Bottom-line.  If you like vacationing on the giant cruise ships that service over 3,000 passengers and offer all the comforts and amenities of a high-end resort (for a price), then you will probably enjoy the Grand Mayan experience.  Much like a cruise ship, this resort is designed to keep you happy in one place right on the property using their facilities and their amenities; and quite honestly everything you need is right there and you really have no reason to leave.  In fact, if you didn’t know that you were in another country, you could be at any upscale resort in Miami.  But this experience was definitely not for us!  When we go to Mexico, we love living and enjoying the real Mexico, and this resort was just too big, too contrived and very overpriced.  The timeshare experience from hell just served to accentuate why we will never stay at this resort again.


----------



## Karen G (Jan 13, 2011)

Thanks for that interesting and in-depth review. It really confirms to me that I NEVER want to go through a timeshare presentation at any Grupo Mayan resort. 

Please copy and paste your review to the review form for the TUG Mexico review section. If you haven't already done so, click on "TUG Resort Databases" in the red bar at the top of the page and complete the form for your review.

It will be very helpful for others to have this information when they search the review section.


----------



## CatLovers (Jan 13, 2011)

Karen G said:


> Please copy and paste your review to the review form for the TUG Mexico review section.



Karen, I did already.  Because we were so disappointed with this experience, I posted it here also because I wanted to make sure that no one (not just TUGgers) would have to (at least unknowingly) go through what we did.


----------



## Pat H (Jan 13, 2011)

I have been thru 2 owner updates at the GM Riviera Maya and GM Nuevo in the past year. I actually enjoy trying to see how low I can get them to go in pricing. I've owned at the MP since 1995 and have an old contract with the vacation fair week and low m/f's. They would love to get me into a more expensive one. I do it for the breakfast, 10% off and the entertainment. Guess I must be a glutton for punishment. I love the resorts. In NV especially, you can walk or take a bus to several restaurants so you are not as captive as in Acapulco. We are headed back in March. Sure hope Julio, the pool boy is back again!

## Information supplied
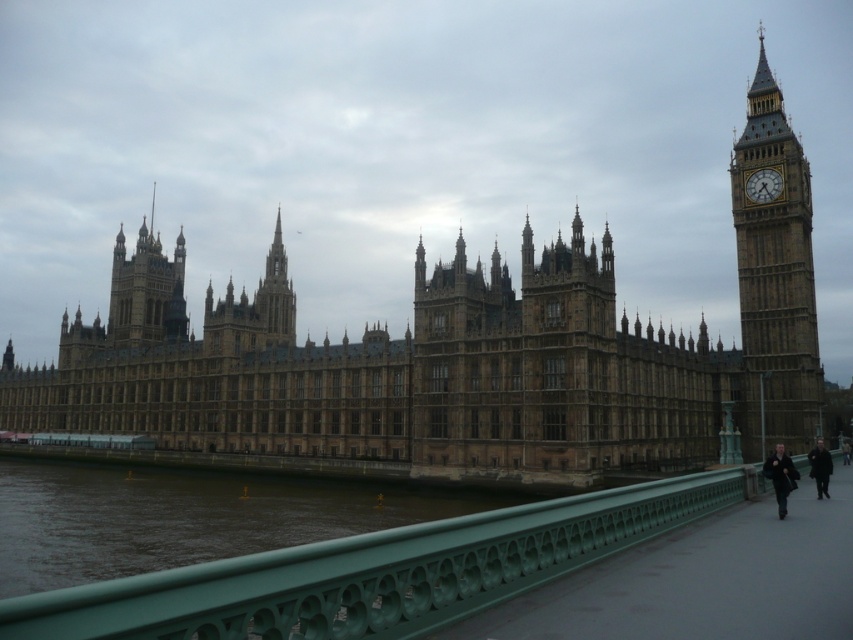
What are the coordinates of the brown stone castle at center in the image?

The brown stone castle at center is located at point [390,371].

You are standing at the entrance of the Palace of Westminster and want to take a photo of the green metal railing at lower center. According to the coordinates provided, where exactly is the green metal railing positioned?

The green metal railing at lower center is located at point (x=373, y=572).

## Prompt A
Answer each question from the thread, one per line:
(i) According to the first post, you could be at any upscale resort in which city if you didn't know you were in another country?
(ii) What does Karen G say to click on in the red bar at the top of the page?
(iii) Since what year has Pat H owned at the MP?
## Prompt B
Can you write out the stretch of the thread from "## CatLovers (Jan" through "what we did.", switching "disappointed" to "frustrated"?

## Exercise solution A
(i) Miami
(ii) "TUG Resort Databases"
(iii) 1995

## Exercise solution B
## CatLovers (Jan 13, 2011)

Karen G said:


> Please copy and paste your review to the review form for the TUG Mexico review section.



Karen, I did already.  Because we were so frustrated with this experience, I posted it here also because I wanted to make sure that no one (not just TUGgers) would have to (at least unknowingly) go through what we did.